By Sanjana Kala and Manjit Kaur Bhalla
A trademark, by definition, is a word/phrase/symbol/design that is capable of distinguishing the source of the goods and/or services (in relation to which it is used) of one party from another. This enables consumers to identify goods/services that originate from a particular brand or business and acts as an indicator of the nature and quality of the good/service they are availing. Such indication can stem from various factors, such as, the name, design, get-up, fonts and colors used in packaging, slogans, etc. In essence, a trademark ties consumer perception with the goodwill and reputation associated with a brand or business, thereby playing a very important role in purchase decisions related to all commercial industries.

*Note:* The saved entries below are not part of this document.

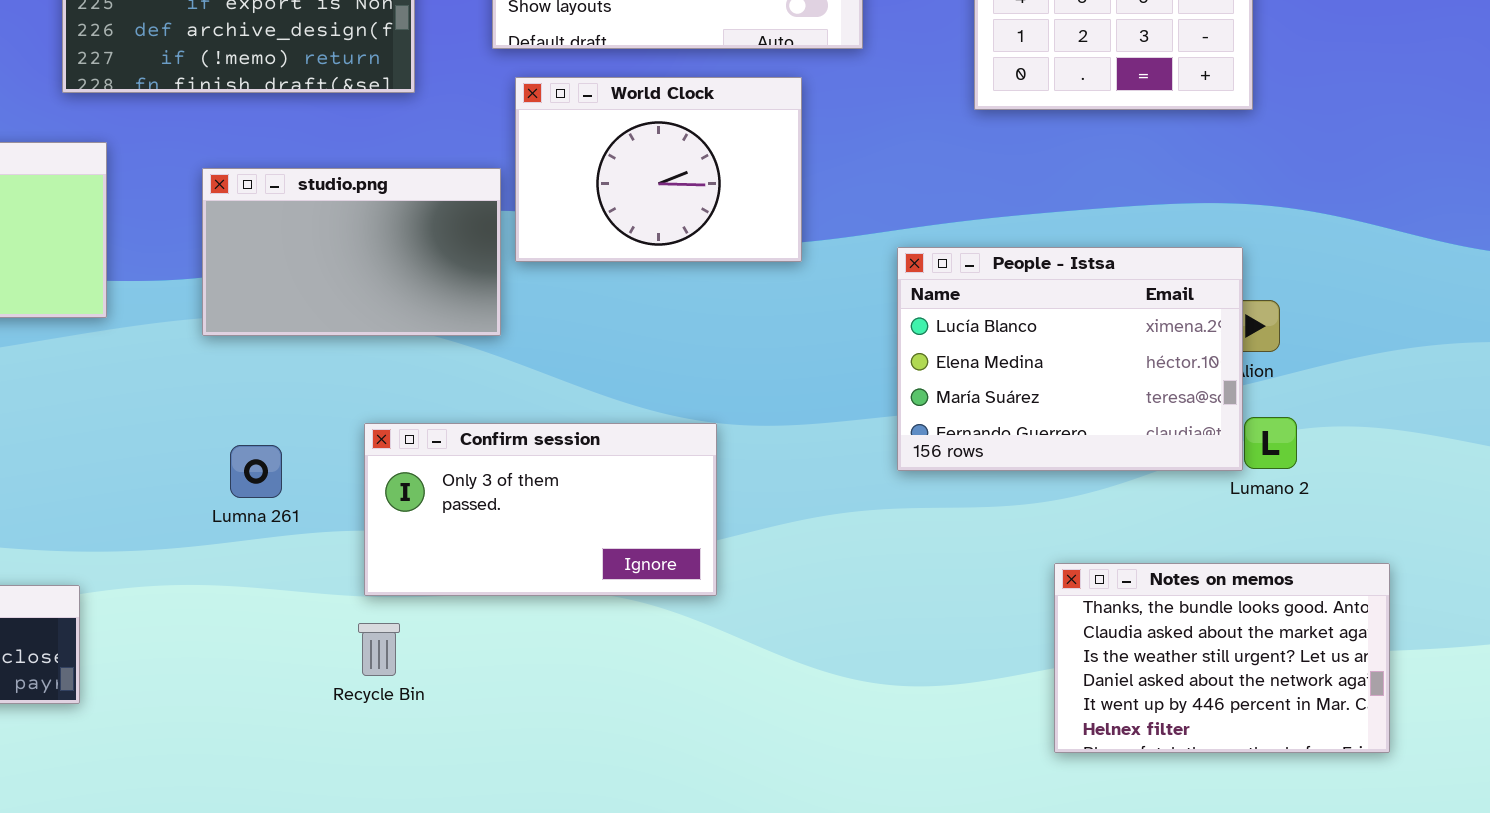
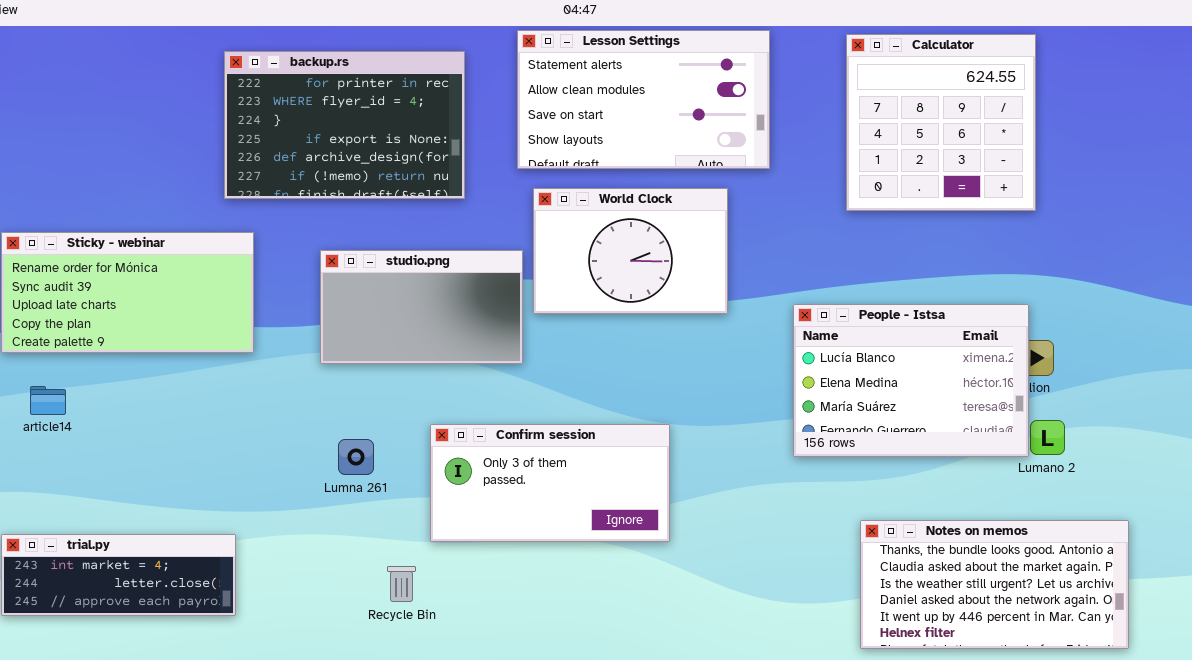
Notes on memos: [1054,563,1390,753] -> [860,520,1129,649], resized
Recycle Bin: [358,623,400,676] -> [387,566,416,602], moved

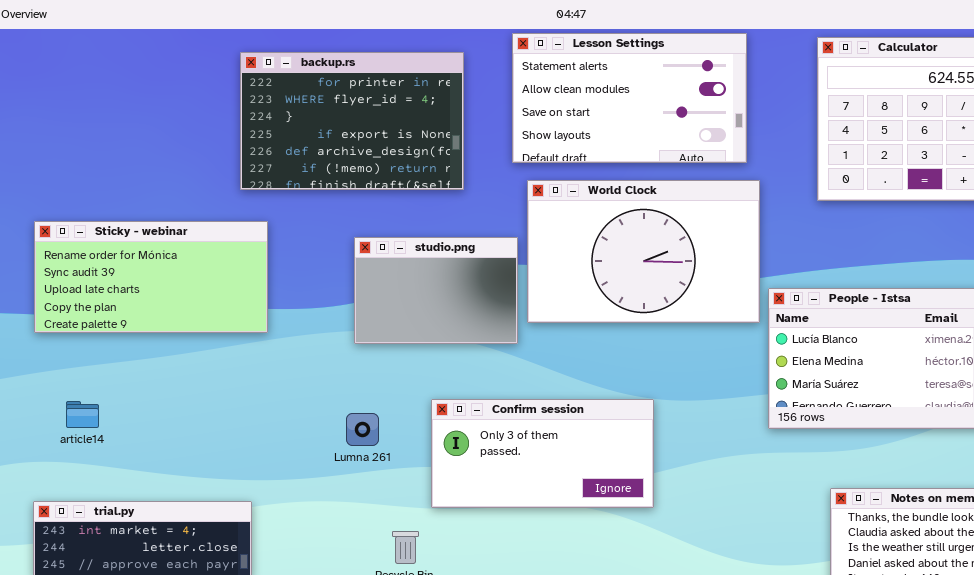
World Clock: [533,188,728,314] -> [527,180,760,323], resized
studio.png: [320,250,523,364] -> [354,237,518,344], resized
article14: [30,386,66,415] -> [66,401,99,428], moved

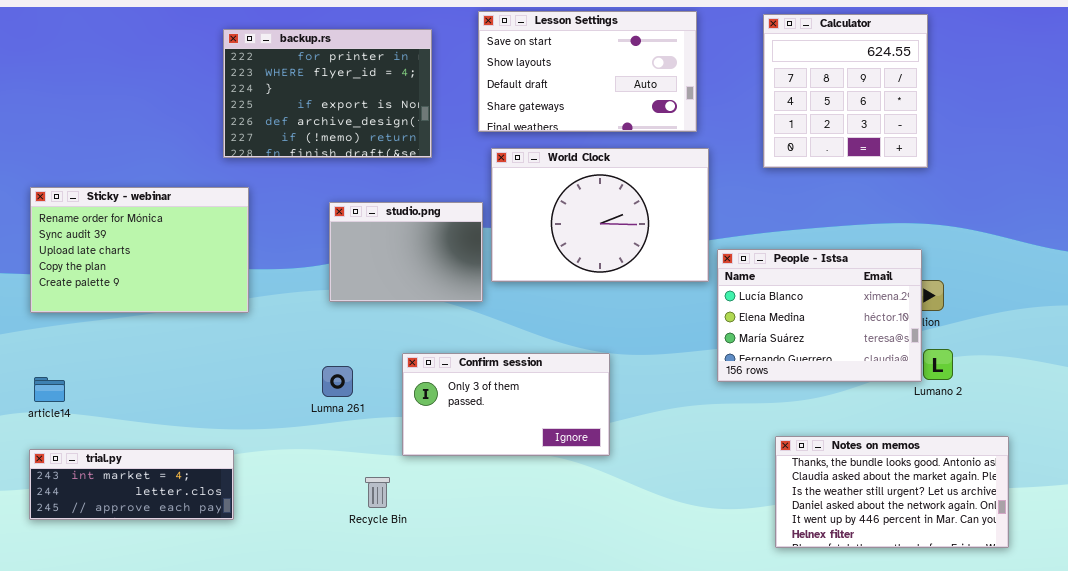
Lesson Settings: [512,33,747,163] -> [478,11,697,132], scrolled down 2 rows
Sticky - webinar: [34,221,268,333] -> [30,187,249,313], resized
article14: [66,401,99,428] -> [34,377,65,402], moved

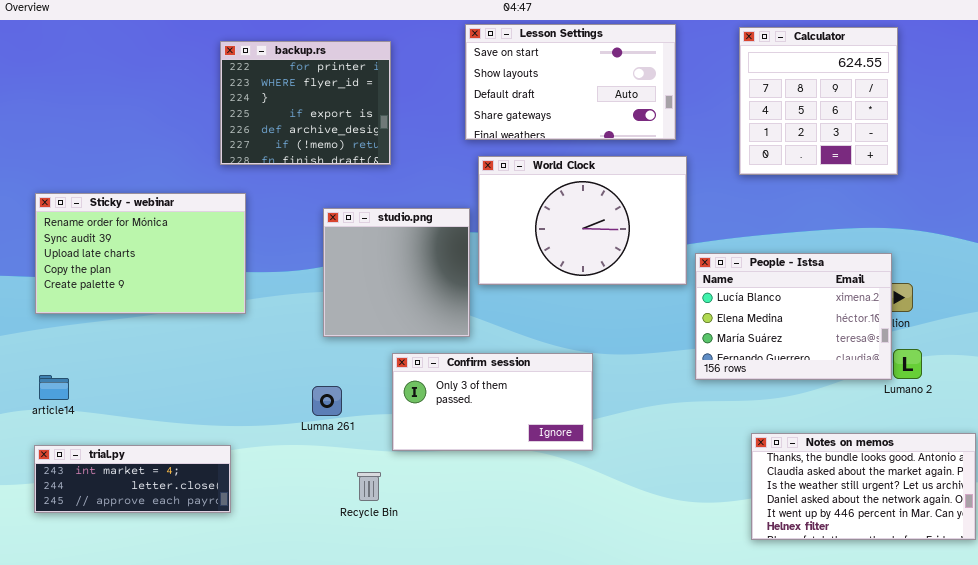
backup.rs: [223,29,432,158] -> [220,41,391,165], resized
studio.png: [329,202,483,302] -> [323,208,470,337], resized
Lumna 261: [322,366,353,397] -> [312,386,342,416], moved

One such industry, where a trademark is inherently linked to the quality of the goods and/or services of a brand or business, is the food industry. Given that in the food sector, the health and safety of the public at large is of primary concern, the value of a trusted trademark that instills confidence in the mind of a consumer, increases manifold. Moreover, once consumers are convinced about the reliability of a food brand, they will more often than not return to the brand they are familiar with, even if there are cheaper replacements available in the market. In such a scenario, counterfeit or fraudulent food products not only pose a major risk to the health and safety of consumers, but also act as a major threat to brand owners who are likely to suffer a loss in revenue and reputation.

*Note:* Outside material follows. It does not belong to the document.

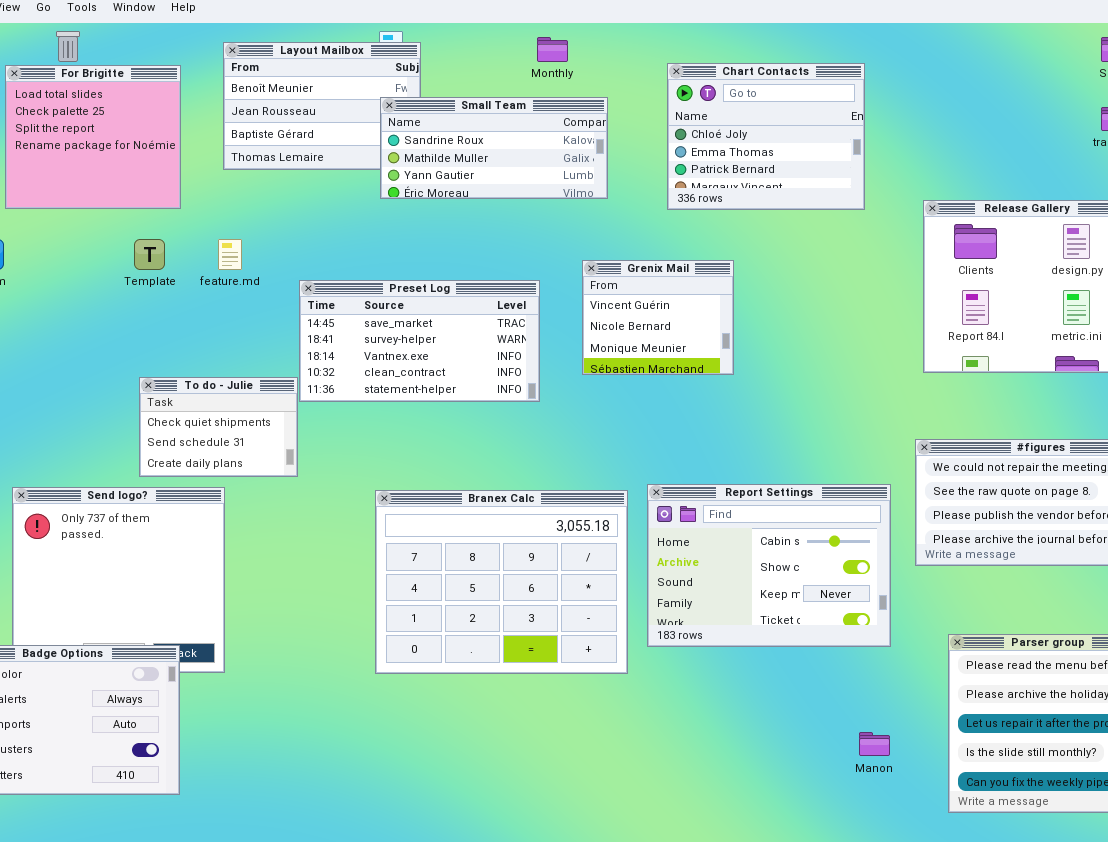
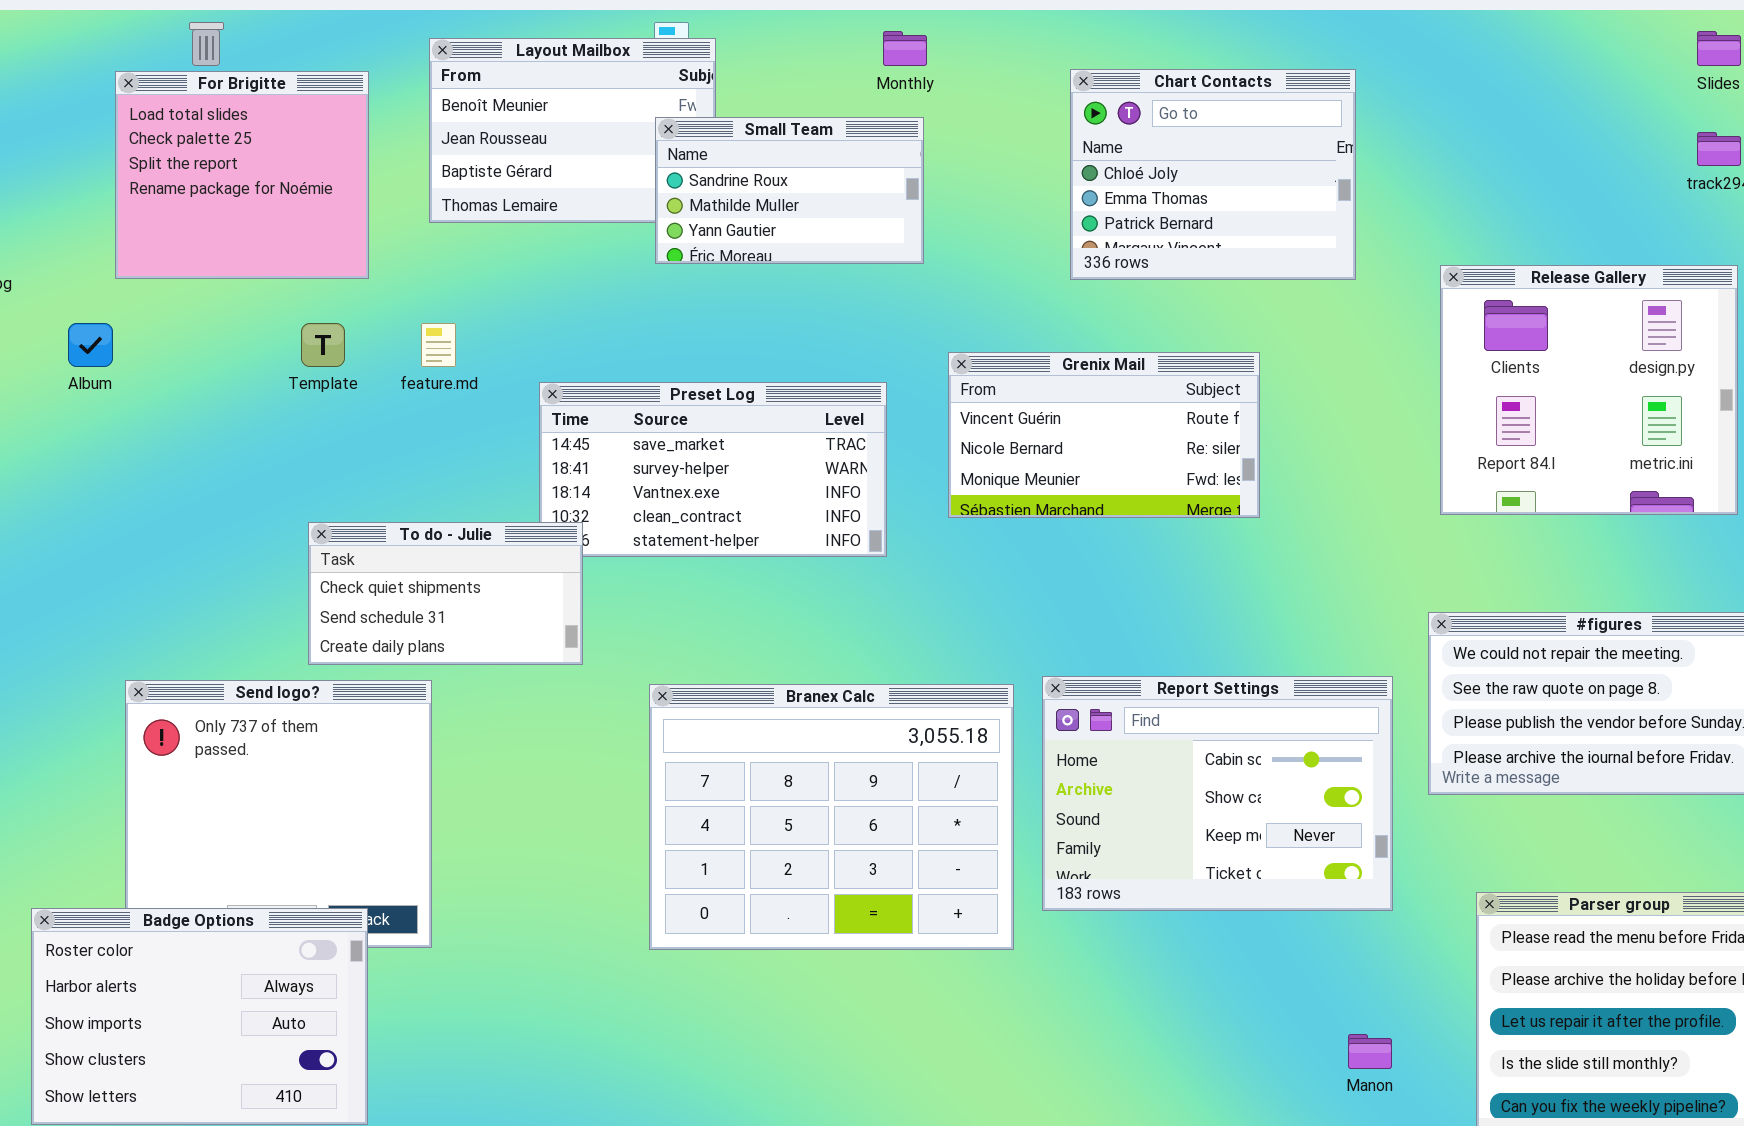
Small Team: [380,97,608,199] -> [655,117,924,264], resized
Grenix Mail: [582,260,734,375] -> [948,352,1260,518], resized
To do - Julie: [139,377,298,477] -> [308,522,583,665], resized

In India, the regulation and supervision of food products in circulation in the country rests with the Food Safety and Standards Authority of India (FSSAI), which is the apex regulatory body in this regard. The FSSAI was established under the Food Safety and Standards Act, 2006, which covers activities throughout the food distribution chain, from primary production through distribution to retail and catering. In addition to regulating the manufacture, storage, distribution, sale and import of food products, the aforementioned statute also ensures availability of safe and healthy food for human consumption. The FSSAI regulations in India have categorized food products into two categories, namely, standardized and non-standardized or proprietary.

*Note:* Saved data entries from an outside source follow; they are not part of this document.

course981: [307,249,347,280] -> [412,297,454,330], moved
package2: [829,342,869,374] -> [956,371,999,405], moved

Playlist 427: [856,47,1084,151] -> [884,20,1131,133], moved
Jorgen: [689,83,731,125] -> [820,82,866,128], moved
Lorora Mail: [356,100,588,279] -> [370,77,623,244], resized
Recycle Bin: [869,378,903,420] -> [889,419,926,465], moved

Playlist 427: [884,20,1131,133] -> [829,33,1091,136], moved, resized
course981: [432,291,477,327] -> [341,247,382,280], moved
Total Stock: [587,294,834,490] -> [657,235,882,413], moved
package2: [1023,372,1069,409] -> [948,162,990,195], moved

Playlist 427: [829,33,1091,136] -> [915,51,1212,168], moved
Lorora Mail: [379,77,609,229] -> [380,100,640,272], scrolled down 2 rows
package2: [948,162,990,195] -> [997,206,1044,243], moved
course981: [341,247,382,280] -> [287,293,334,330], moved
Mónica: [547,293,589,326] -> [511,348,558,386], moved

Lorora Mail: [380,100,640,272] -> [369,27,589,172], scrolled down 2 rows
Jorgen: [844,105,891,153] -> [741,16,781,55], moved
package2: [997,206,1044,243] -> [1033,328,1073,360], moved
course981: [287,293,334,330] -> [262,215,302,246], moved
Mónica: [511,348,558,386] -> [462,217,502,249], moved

|Standardized food products||Non-standardized/Proprietary food products|
|Standardized food products have prescribed standards and do not require prior approval for manufacture, storage, distribution, sale or import of the same||Non-standardized/Proprietary food products on the other hand are those for which no identity standards have been prescribed in the regulations as they are not known or not yet ascertained|
|A manufacturer/distributor/importer of standardized food products only requires an FSSAI license to commence business||Whereas, for a manufacturer/ distributor/ importer of non-standardized food products obtaining a license is subject to product approval. Such product approval for non-standardized foods has to be done within ninety (90) days.|
Some pertinent points to note in this regard are:
- Traditional foods (without any new ingredients/additives) in India do not require product approval owing to customary practices;
- The above-noted regulatory regime is not applicable to exporters as the exported food products are not being sold to consumers to India;
- As regards importing food products, India is known to have strict packaging and labelling requirements that ensure imported food products carry all the relevant information on the packaging/labelling before entering the market for sale/consumption. For more information on rules relating to packaged commodities, please refer to our articles on Legal Metrology 
In light of the above, the health and safety risks of ingestion of counterfeit/unregulated food products that are circulating in the market without any rigorous quality control become imperative. In this regard, the Trade Marks Act, 1999, offers remedies to counter infringement and counterfeiting under Section 135, in addition to Sections 102 and 103, which deal with falsification and false application of a trademark. Notably, Section 103 mandates imprisonment of three (3) years and a fine up to two lakh rupees as penalties for counterfeiting and can be employed in cases of fake packaging. Another effective recourse against a counterfeiter of a food product can be taken under the Prevention of Food Adulteration Act, 1954, which prohibits manufacture and sale of “misbranded food” and provides stringent penalties for counterfeiters who are infringing trademark rights. Since charges under multiple statutes can be clubbed into one, these remedies are not mutually exclusive of each other and may be pleaded together.
However, brand owners are now coming up with ingenious ways to combat large scale counterfeiting on their own.
- For instance, in 2017 Cargill Foods India announced that they will be investing approximately INR 2, 00,00,000 (USD 279152.20) in anti-counterfeiting technology for its cooking oil brand Gemini.
- Brand owners are also increasing consumer reliance on packaging by recognizing it as a fundamental component of source indication for food items. What is required now, is a need for brand owners to think one step ahead and ensure they have all the requisite protections that they can enforce against counterfeiters.